Soft delete with Specification
public class SoftDeleteSpec {
public static <T> Specification<T> notDeleted() {
return (root, query, cb) -> cb.isFalse(root.get("deleted"));
}
}
// Every query automatically filters:
List<Order> activeOrders = orderRepository.findAll(
OrderSpecs.hasStatus(ACTIVE).and(SoftDeleteSpec.notDeleted())
);
5. Trade-offs
| Advantage | Disadvantage |
|---|---|
| No boilerplate CRUD code | Generated queries are not always optimal |
| Query derivation for fast prototyping | Long method names become unreadable |
| Unified API (JPA, Mongo, Redis) | Store-specific optimizations are lost |
| Built-in Pageable/Sort | COUNT queries are expensive on large tables |
| Audit, Specification, Projection | Learning curve for advanced features |
When to use Spring Data
- Standard CRUD + queries on a relational database
- Rapid prototyping with a simple domain model
- Unified access across multiple data stores
When NOT to use Spring Data (repository abstraction)

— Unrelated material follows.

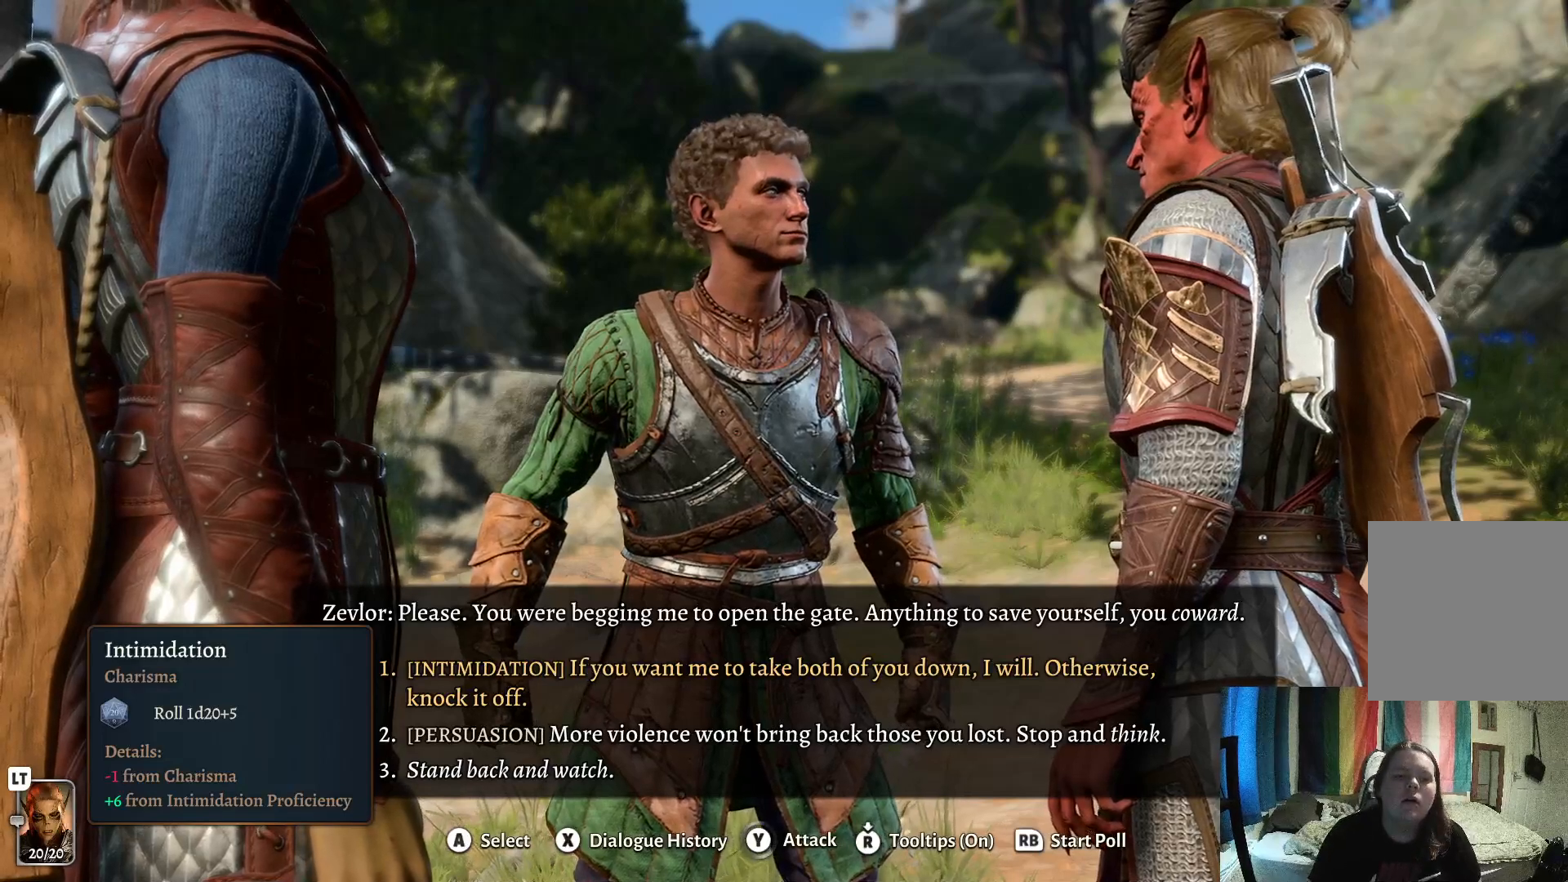
{"buttons": [], "left_stick": "center", "right_stick": "center", "events": []}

- Complex analytical queries (JOOQ or native SQL is better)
- Extreme performance requirements (JdbcTemplate, raw SQL)
- Non-relational models where the repository pattern does not fit
6. Common Mistakes
❌ Excessively long derived query names
// BAD: unreadable
List<User> findByActiveAndRoleAndCreatedAtAfterAndEmailContaining(
boolean active, String role, LocalDate date, String email);
// GOOD: use @Query or Specification
@Query("SELECT u FROM User u WHERE u.active = :active AND u.role = :role " +
"AND u.createdAt > :date AND u.email LIKE %:email%")

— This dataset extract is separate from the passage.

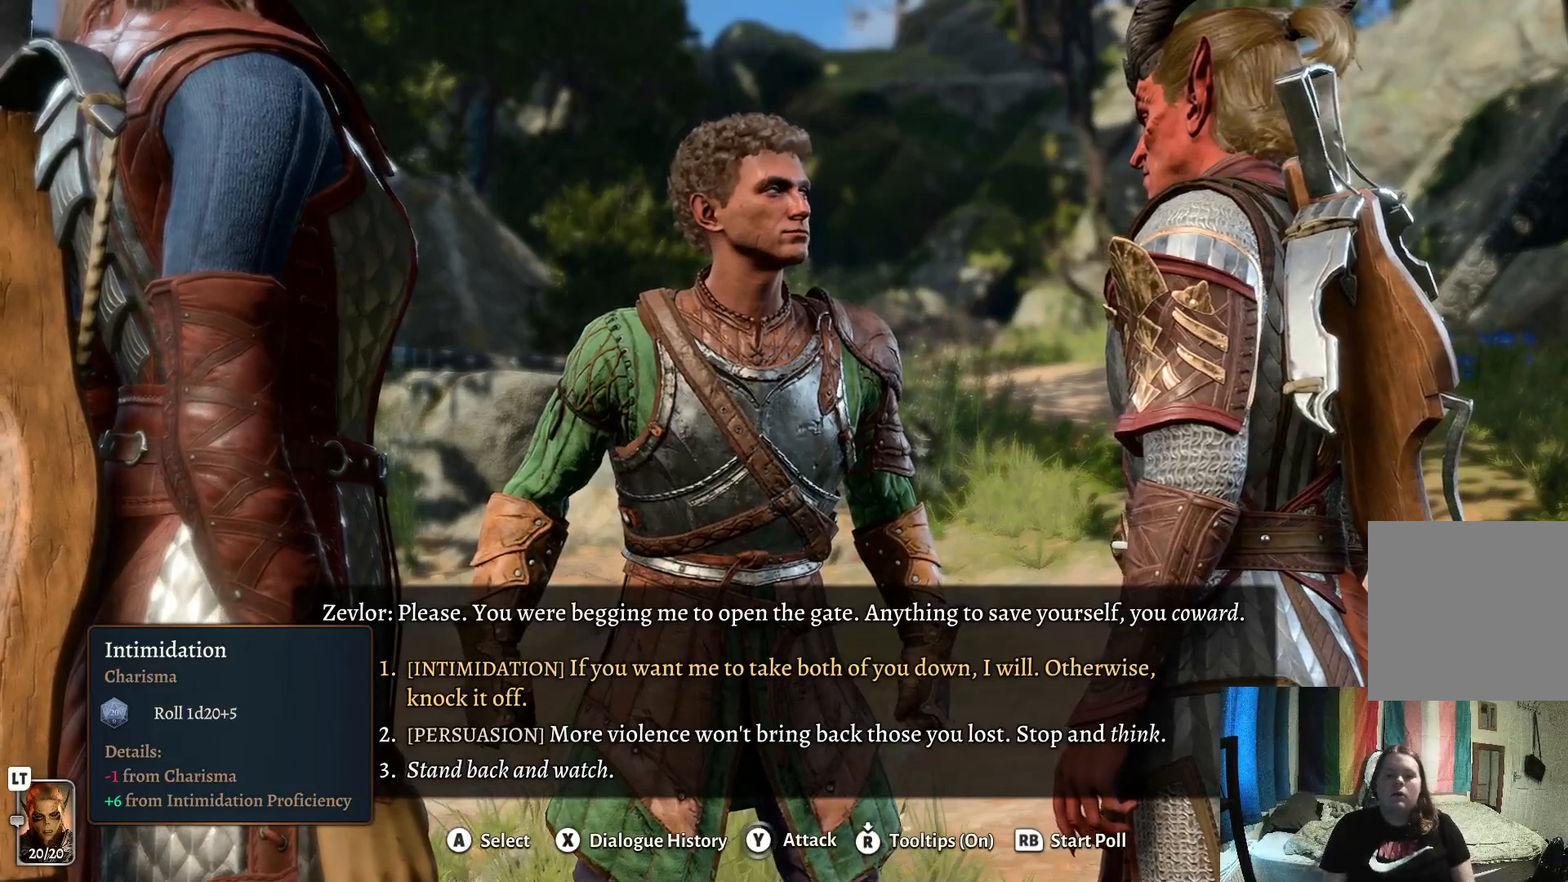
{"buttons": [], "left_stick": "center", "right_stick": "center", "events": []}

List<User> searchUsers(@Param("active") boolean active,
@Param("role") String role,
@Param("date") LocalDate date,
@Param("email") String email);
❌ Using Page when you don't need total count
// BAD: Page<T> always executes an additional COUNT query
Page<Order> page = orderRepository.findAll(pageable);
// GOOD: use Slice if total count is not needed
Slice<Order> slice = orderRepository.findByStatus(status, pageable);
❌ Missing @Modifying on UPDATE/DELETE @Query
// BAD: throws exception — not a SELECT query
@Query("DELETE FROM User u WHERE u.active = false")
void deleteInactive();
// GOOD: @Modifying signals a write operation
@Modifying
@Query("DELETE FROM User u WHERE u.active = false")
void deleteInactive();
❌ N+1 queries in findAll
// BAD: if Order has a LAZY items collection
List<Order> orders = orderRepository.findAll();
orders.forEach(o -> o.getItems().size()); // N extra queries!
// GOOD: JOIN FETCH with custom query
@Query("SELECT o FROM Order o JOIN FETCH o.items")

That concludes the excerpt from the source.